Wagner, Tannhäuser - René Kollo (Tannhauser), Helga Dernesch (Elisabeth), Christa Ludwig (Venus), Victor Braun (Wolfram), Manfred Jungwirth (Biterolf), Hans Sotin (Hermann), Kurt Equiluz (Heinrich), Norman Bailey (Reinmar)
Wiener Staatsopernchor & Wiener Philharmoniker, Sir Georg Solti.
7PM
Pannon Philharmonic
Berlioz: Harold en Italie, Op. 16
9PM
Budapest Festival Orchestra with Nicolas Namoradze
Legend No. 2 (in E major) (Saint Francis of Paola Walking on the Waves)
Totentanz
Hungarian Rhapsody No. 2
Aleksandr Skryabin - various works part four for late morning and early afternoon
Symphony no.3 [Le Divin Poeme] for orchestra op.43 (1902-04): Le Poème de l'extase - symphonic poem for orchestra op.54 (1905-08):
Huit études for piano op.42 (1903): Étude for piano op.49 no.1 from Trois morceaux for piano op.49 (1905):
Prélude in E-flat for piano op.45 no.3 from Trois morceaux for piano op.45 (1904): Quatre préludes for piano op.48 (1905): Prélude in F for piano op.49 no.2 from Trois morceaux for piano op.49 (1905): Prélude in A-minor for piano op.51 no.2 from Quatre morceaux for piano op.51 (1906):
Deux poèmes for piano op.32 (1903): Poème tragique for piano op.34 (1903): Poème Satanique for piano op.36 (1903) Poème for piano op.41 (1903): Deux poèmes for piano op.44 (1904): Feuillet d'album in E-flat for piano op.45 no.1 from Trois morceaux for piano op.45 (1904): Poème fantasque in C for piano op.45 no.2 from Trois morceaux for piano op.45 (1904): Scherzo for piano op.46 (1905): Quasi valse in F for piano op.47 (1905): Rêverie in C for piano op.49 no.3 from Trois morceaux for piano op.49 (1905): Fragilité for piano op.51 no.1 from Quatre morceaux for piano op.51 (1906): Poème ailé for piano op.51 no.3 from Quatre morceaux for piano op.51 (1906): Danse languide for piano op.51 no.4 from Quatre morceaux for piano op.51 (1906): Trois morceaux for piano op.52 (1907):
The Boulez we all love.
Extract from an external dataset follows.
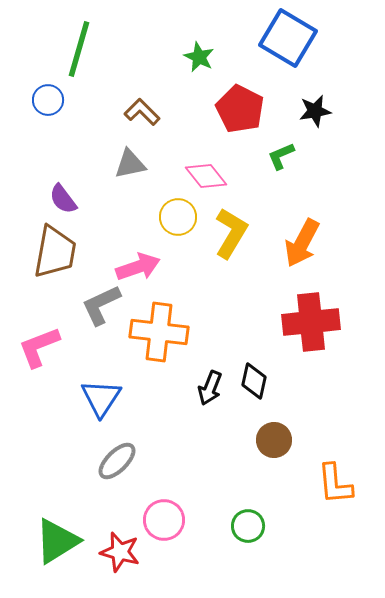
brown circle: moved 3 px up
Very fine performance with the Clevelanders, which, for me always, is Americas most unstable high class SO. (this means > conductor's driven orchestra...) Splendid piece of music.
The French Baroque, Music Antiqua Koln, Reinhard Goebel CD is an absolute corker. One of the best CDs of the genre ever released. I cannot recommend it highly enough to anyone who loves music, of any stripe ......
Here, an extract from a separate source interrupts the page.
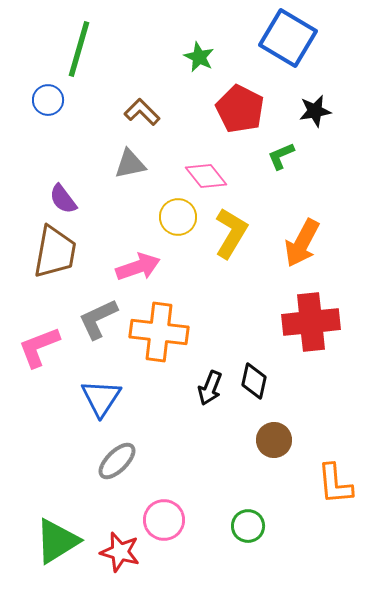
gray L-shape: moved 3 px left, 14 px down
Erwin Schulhoff, Symphony No. 2
James Conlon, Symphonieorchester des Bayerischen Rundfunks
Not the actual recordings discussed by Hurwitz, but definitely worth a listen. This one is actually a boxed set (!) which contains 6 CDs-worth of orchestral and chamber music and which I'm going to sample more from once the 2nd Symphony is done (it's only a 20-minuter)
Edited to add: The 1921 Suite for Chamber Orchestra that appears on disc 1 of the set, just after Symphony No. 2 is great fun: reminds me of the jazzy bits in Ravel's L'Enfant et les Sortileges (How is your Mug, Keng-ca-fou etc)
Really, never thought I'd enjoy it as much as I did a few days ago. I haven't studied or read about the piece, just listen and listen again. While you listen, you learn this new language.
It is just beautiful but I understand that there are still people who think that this is not possible.